"Isabell göz kapaklarını araladığında görüş açısına karşısında bulunan uzun siyah çubuklar girdi. Görüşü bulanık olduğundan ne olduklarını anlayamadı. Görüşünü netleştirmek için gözlerini kırpıştırdığında kulağındaki fısıldamalar da netleşti. Eliyle yerden destek alarak kafasını kaldırdı. Saçları görüş açısını kapattığında kulağına dolan fısıltıların aslında imdat çağrısı olduğunu anladı."
"'Tutsakları köleleri veya diğer kişileri kurban törenlerinde maviye boyayıp işkence ederek hazırlıyorlar. Ardından da piramidin tepesine çıkarıp kalplerini söküyorlar. ...' dedi."

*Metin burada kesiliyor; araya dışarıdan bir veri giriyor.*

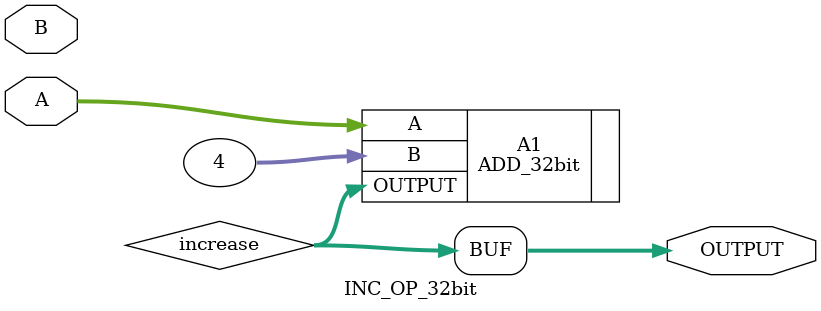
<source format=v>
`timescale 1ns / 1ps
module INC_OP_32bit(
input [31:0] A,
input [31:0] B,
output [31:0] OUTPUT
    );
    wire [31:0] increase;
    ADD_32bit A1(.A(A),.B(32'd4),.OUTPUT(increase));
    assign OUTPUT=increase;
endmodule
</source>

"Acılar içinde öleceklerdi."
Elinizdeki kitap okurunu soluk soluğa bir serüvenin hikâyesine davet ediyor. Her anı dehşetin tiz çığlıklarıyla tınlayan bu hikâyede gizemli varlıkların kalp atışlarını en derinimizde duyumsayacak kendinizi peşini bırakamayacağınız korku dolu bir yolculuğun içinde bulacaksınız.
Yazar "kitabımı on yedisinde yazdım yayınlamak yirmisinde kısmet oldu." diyor.